• **REQUIREMENT**:
Reproduce verbatim every line from the start of the items through the line containing "sottoposto a", including that line.

┌─ DATA EXCERPTS

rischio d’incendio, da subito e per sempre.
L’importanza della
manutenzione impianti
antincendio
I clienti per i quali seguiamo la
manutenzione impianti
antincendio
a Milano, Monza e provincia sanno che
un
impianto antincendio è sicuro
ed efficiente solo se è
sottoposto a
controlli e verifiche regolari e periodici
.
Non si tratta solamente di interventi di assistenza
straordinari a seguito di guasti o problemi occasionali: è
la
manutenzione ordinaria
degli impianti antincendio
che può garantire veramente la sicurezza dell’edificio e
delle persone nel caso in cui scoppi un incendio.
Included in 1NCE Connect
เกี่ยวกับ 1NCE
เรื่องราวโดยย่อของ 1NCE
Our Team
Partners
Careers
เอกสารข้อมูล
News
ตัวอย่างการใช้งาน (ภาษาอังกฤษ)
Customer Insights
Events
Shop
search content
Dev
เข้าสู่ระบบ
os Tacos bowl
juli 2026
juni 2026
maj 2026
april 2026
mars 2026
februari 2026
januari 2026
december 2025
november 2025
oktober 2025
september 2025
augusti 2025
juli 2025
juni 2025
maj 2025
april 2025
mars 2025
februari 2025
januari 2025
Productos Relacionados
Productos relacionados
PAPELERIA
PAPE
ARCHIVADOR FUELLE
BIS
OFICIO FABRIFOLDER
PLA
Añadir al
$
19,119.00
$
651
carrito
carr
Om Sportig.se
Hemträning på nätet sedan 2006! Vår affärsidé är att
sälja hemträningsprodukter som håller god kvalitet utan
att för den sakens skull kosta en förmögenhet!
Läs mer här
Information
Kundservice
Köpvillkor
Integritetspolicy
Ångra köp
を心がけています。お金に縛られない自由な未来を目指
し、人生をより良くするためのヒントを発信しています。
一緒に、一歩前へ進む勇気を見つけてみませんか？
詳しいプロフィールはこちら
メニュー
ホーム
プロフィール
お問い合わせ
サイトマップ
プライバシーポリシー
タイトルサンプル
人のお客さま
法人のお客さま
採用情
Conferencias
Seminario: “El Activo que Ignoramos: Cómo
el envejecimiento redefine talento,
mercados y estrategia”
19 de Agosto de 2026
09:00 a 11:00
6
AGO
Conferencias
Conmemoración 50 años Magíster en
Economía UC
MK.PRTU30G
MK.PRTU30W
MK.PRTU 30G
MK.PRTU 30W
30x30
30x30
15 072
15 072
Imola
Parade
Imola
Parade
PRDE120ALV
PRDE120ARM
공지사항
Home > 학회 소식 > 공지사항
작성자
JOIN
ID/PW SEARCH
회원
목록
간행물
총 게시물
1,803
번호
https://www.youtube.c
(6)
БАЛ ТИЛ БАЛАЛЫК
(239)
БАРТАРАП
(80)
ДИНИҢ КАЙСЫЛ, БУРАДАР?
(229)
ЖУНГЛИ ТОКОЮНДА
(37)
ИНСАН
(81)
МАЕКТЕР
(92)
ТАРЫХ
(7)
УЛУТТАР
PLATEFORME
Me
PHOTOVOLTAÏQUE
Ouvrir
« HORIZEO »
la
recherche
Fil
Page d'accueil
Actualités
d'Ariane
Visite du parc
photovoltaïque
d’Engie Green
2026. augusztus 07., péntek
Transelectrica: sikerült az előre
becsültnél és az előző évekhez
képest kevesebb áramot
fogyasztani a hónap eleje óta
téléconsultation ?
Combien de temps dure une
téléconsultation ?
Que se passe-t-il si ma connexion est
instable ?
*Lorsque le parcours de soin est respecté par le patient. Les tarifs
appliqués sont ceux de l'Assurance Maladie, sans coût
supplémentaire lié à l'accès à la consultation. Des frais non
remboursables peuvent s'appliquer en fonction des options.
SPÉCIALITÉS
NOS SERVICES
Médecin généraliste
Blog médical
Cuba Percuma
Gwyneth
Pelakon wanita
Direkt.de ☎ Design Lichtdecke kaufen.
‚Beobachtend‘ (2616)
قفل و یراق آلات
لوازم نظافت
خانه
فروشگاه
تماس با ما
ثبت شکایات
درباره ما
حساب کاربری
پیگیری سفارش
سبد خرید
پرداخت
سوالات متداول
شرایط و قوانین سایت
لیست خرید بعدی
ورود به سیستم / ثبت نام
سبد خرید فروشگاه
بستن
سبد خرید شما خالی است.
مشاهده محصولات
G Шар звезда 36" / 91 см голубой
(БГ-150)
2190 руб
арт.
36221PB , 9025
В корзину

└─

• **RESULT FOR THIS EXERCISE**:
rischio d’incendio, da subito e per sempre.
L’importanza della
manutenzione impianti
antincendio
I clienti per i quali seguiamo la
manutenzione impianti
antincendio
a Milano, Monza e provincia sanno che
un
impianto antincendio è sicuro
ed efficiente solo se è
sottoposto a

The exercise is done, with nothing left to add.